Programming the agile way
Each sprint must result in a workable and potentially deliverable element of the final product. This is quite different from the traditional development lifecycle where the various aspects of project development are only addressed once.
Instead, agile development enables the various aspects of development to be revisited at the end of every iteration. This means that the different elements, including design and requirements, can be reevaluated to ensure that necessary changes are made and integrated. To put it simply, waterfall is linear and descending, while agile is evolutionary, using feedback loops to assist in the development of the product.

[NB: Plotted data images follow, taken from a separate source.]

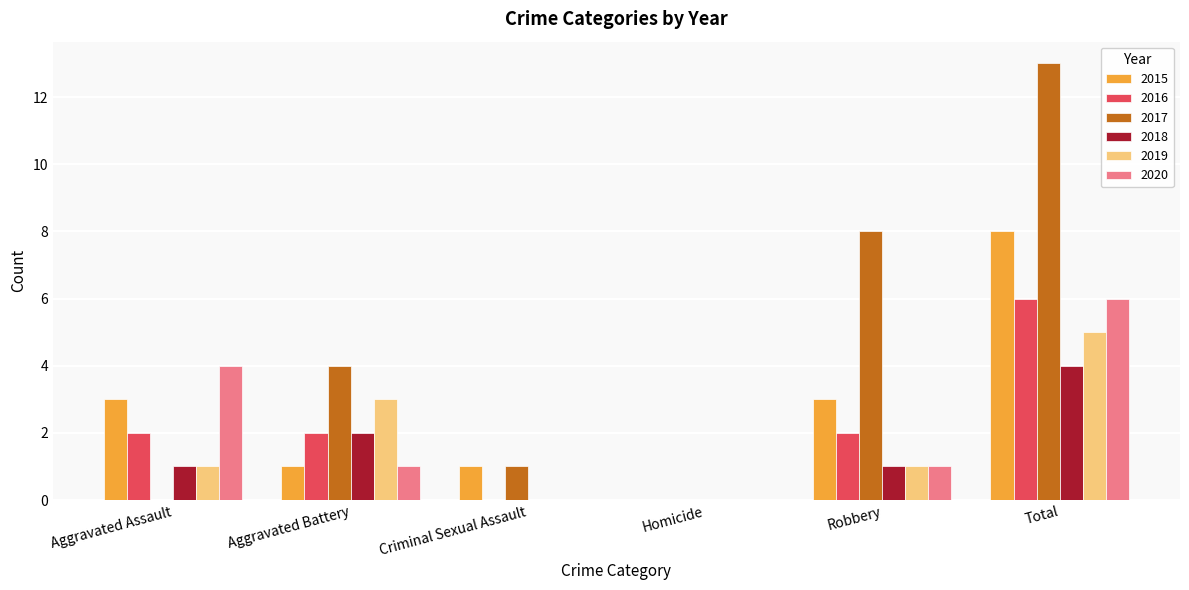

Are the bars horizontal?

No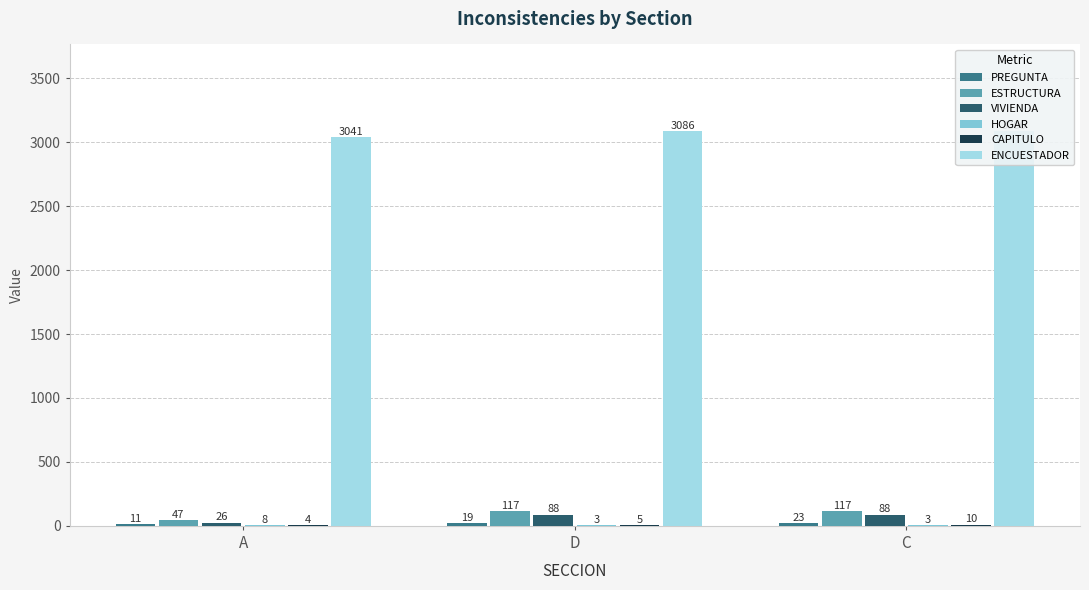

What position from the right is C?

1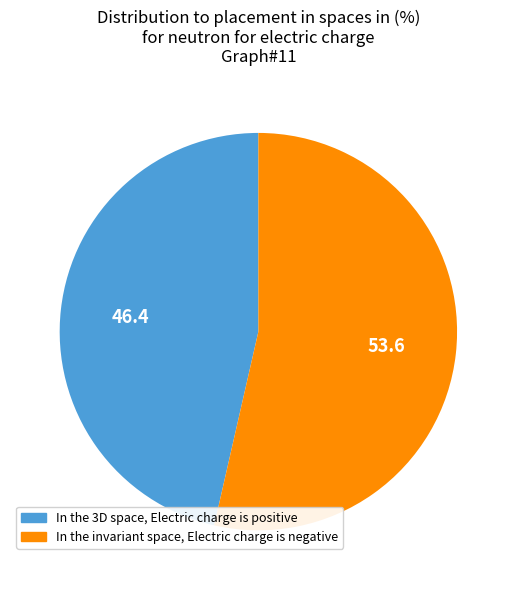

Does any single category account for the majority?

Yes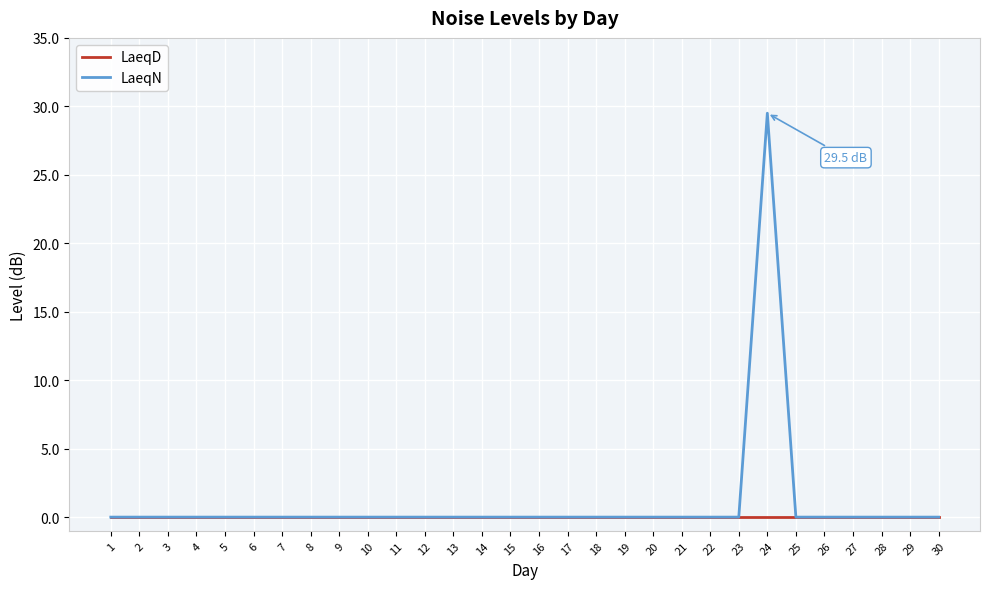

Rank the series by their maximum value, from highest to lowest.

LaeqN, LaeqD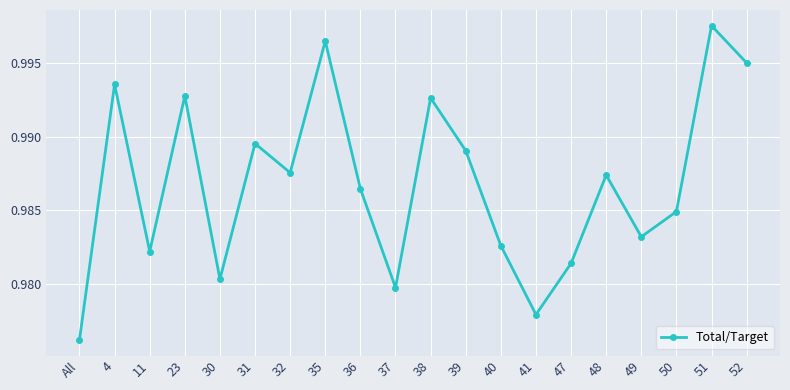

True or false: the data shows 0.4 at All.

False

The feedback loops of scrum encourage repeated inspection and adaptation both of the processes used to build the product and the product itself. What counts most is individual contribution and interactions, working software, adaptation to change, and customer collaboration. The purpose is to enable a rapid and sustainable rate of delivery. Working features delivered are valued more than a single release at the end of development.
As product development is ongoing and releases are frequent, testing becomes an integrated part of development rather than being pushed off to the end of the cycle. This includes all forms of testing necessary to test a particular module.
Programming itself is only one element of a sprint that contains all other elements, including requirements, design, integration, testing and potentially deployment. This enables coding to take place in a dynamic, rather than isolated, environment. The programmer is not isolated in an ivory tower. But then again, neither is anyone else.
Scrum is a collaborative effort designed around the team, rather than a top down organization based on authority. This enables individuals on scrum teams to learn as they go and become self-managing. The great thing about the new agile task management framework of scrum is that it follows the natural way that people work. It points to the agile managed organizations of the future.